Only the pictures are to be left out; return the rest of the data exactly as it stands.

Data records:
┄┄┄┄┄┄

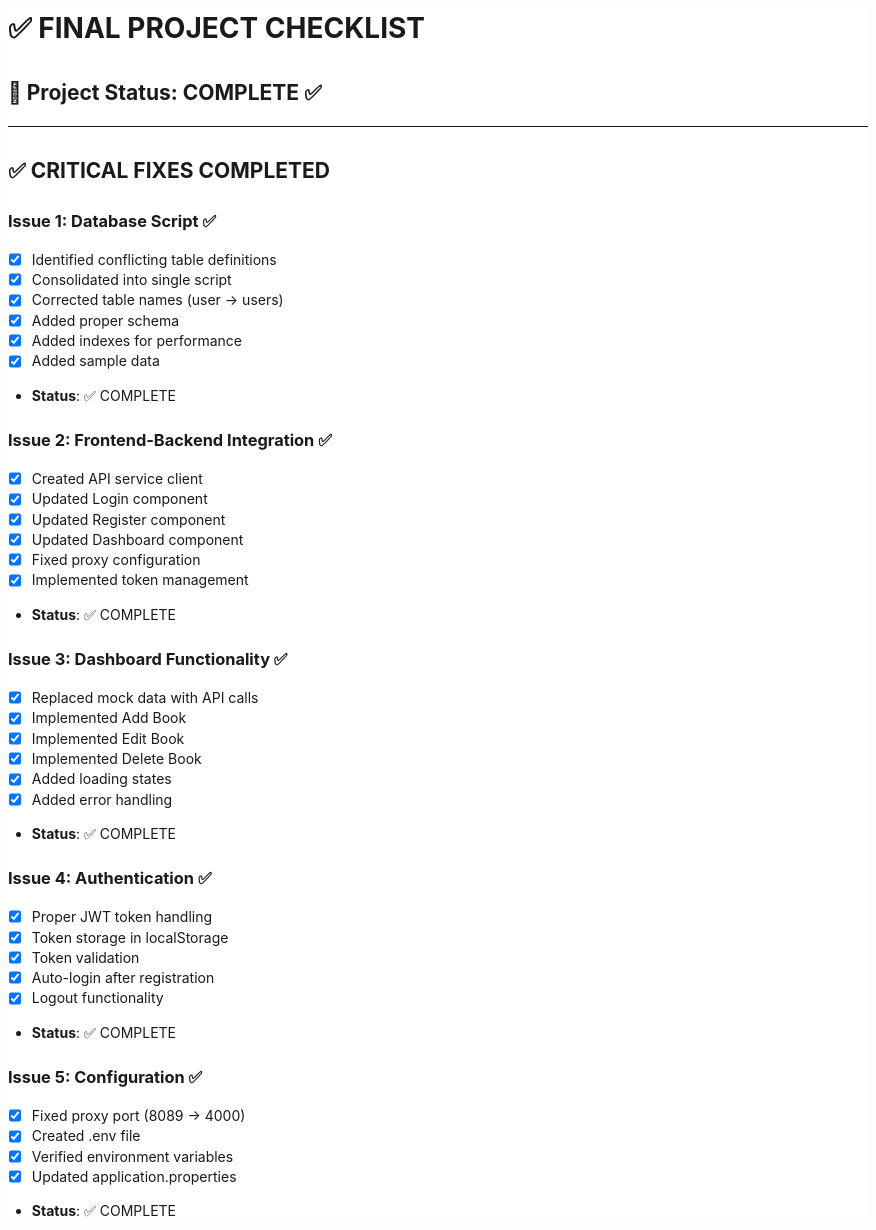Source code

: # ✅ FINAL PROJECT CHECKLIST

## 🎯 Project Status: COMPLETE ✅

---

## ✅ CRITICAL FIXES COMPLETED

### Issue 1: Database Script ✅
- [x] Identified conflicting table definitions
- [x] Consolidated into single script
- [x] Corrected table names (user → users)
- [x] Added proper schema
- [x] Added indexes for performance
- [x] Added sample data
- **Status**: ✅ COMPLETE

### Issue 2: Frontend-Backend Integration ✅
- [x] Created API service client
- [x] Updated Login component
- [x] Updated Register component
- [x] Updated Dashboard component
- [x] Fixed proxy configuration
- [x] Implemented token management
- **Status**: ✅ COMPLETE

### Issue 3: Dashboard Functionality ✅
- [x] Replaced mock data with API calls
- [x] Implemented Add Book
- [x] Implemented Edit Book
- [x] Implemented Delete Book
- [x] Added loading states
- [x] Added error handling
- **Status**: ✅ COMPLETE

### Issue 4: Authentication ✅
- [x] Proper JWT token handling
- [x] Token storage in localStorage
- [x] Token validation
- [x] Auto-login after registration
- [x] Logout functionality
- **Status**: ✅ COMPLETE

### Issue 5: Configuration ✅
- [x] Fixed proxy port (8089 → 4000)
- [x] Created .env file
- [x] Verified environment variables
- [x] Updated application.properties
- **Status**: ✅ COMPLETE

┄┄┄┄┄┄

Solution:
Source code

: # ✅ FINAL PROJECT CHECKLIST

## 🎯 Project Status: COMPLETE ✅

---

## ✅ CRITICAL FIXES COMPLETED

### Issue 1: Database Script ✅
- [x] Identified conflicting table definitions
- [x] Consolidated into single script
- [x] Corrected table names (user → users)
- [x] Added proper schema
- [x] Added indexes for performance
- [x] Added sample data
- **Status**: ✅ COMPLETE

### Issue 2: Frontend-Backend Integration ✅
- [x] Created API service client
- [x] Updated Login component
- [x] Updated Register component
- [x] Updated Dashboard component
- [x] Fixed proxy configuration
- [x] Implemented token management
- **Status**: ✅ COMPLETE

### Issue 3: Dashboard Functionality ✅
- [x] Replaced mock data with API calls
- [x] Implemented Add Book
- [x] Implemented Edit Book
- [x] Implemented Delete Book
- [x] Added loading states
- [x] Added error handling
- **Status**: ✅ COMPLETE

### Issue 4: Authentication ✅
- [x] Proper JWT token handling
- [x] Token storage in localStorage
- [x] Token validation
- [x] Auto-login after registration
- [x] Logout functionality
- **Status**: ✅ COMPLETE

### Issue 5: Configuration ✅
- [x] Fixed proxy port (8089 → 4000)
- [x] Created .env file
- [x] Verified environment variables
- [x] Updated application.properties
- **Status**: ✅ COMPLETE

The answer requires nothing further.